I really can't believe I'm the only one swimming in outdated and misleading comments. In the off chance this helps with understanding:

It probably depends most importantly on the age of the code. The next factor would be turnover on the staff.

I do equal parts R&D and maintenance work. The R&D is new code, generally stuff that's a little off the beaten path. Many of my colleagues believe in putting in a lot of commented explanation when trying something that there isn't a library already out there for. Since the comment to code ratio is higher than normal there's just more opportunities for things to go out of sync.

The maintenance code...I'm an active maintainer on a system that is over 10 years old and another that is over 5. The 10 year old code and comments are atrocious, as you'd expect. Over 10 years you get a lot of hands in the codebase and no one has any idea how the whole thing works anymore. The 5 year old code and comments are pretty good because the turnover on the team has been pretty low.

I work almost all services, even our products are highly customized to a particular customer.

Specific examples:

  • Comments describing the performance improvement for a particular methodology, like avoiding an in-memory copy. A big deal when a top end machine in a Pentium 2 with MBs of RAM, but hardly a problem now.

  • TODOs

  • Blocks of copy-pasted code including comments. Comment may have made sense in its original location, but hardly makes sense here

  • Comment blocks on top of commented out code (Who knows how many years that's been in there).
§ §
From the post about outdated code comments:
(a) How old is the system whose code and comments the writer calls atrocious?
(b) Why are the code and comments on the 5-year-old system pretty good?
(c) After the age of the code, what factor does the writer name next?

Landmark coordinate records:
§ §
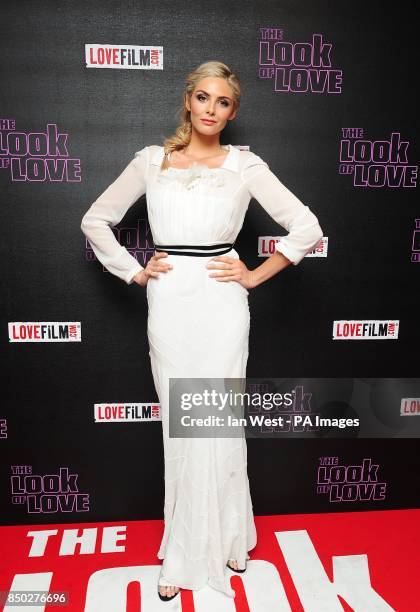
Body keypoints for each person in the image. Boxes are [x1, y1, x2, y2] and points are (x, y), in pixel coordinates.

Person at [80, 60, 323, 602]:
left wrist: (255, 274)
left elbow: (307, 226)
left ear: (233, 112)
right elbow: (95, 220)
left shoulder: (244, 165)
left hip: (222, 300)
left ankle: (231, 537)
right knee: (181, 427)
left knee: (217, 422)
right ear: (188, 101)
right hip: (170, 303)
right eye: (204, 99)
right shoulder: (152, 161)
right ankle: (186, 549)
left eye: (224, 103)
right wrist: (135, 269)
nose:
§ §
> [Solved problem]:
(a) Over 10 years old.
(b) Turnover on the team has been pretty low.
(c) Turnover on the staff.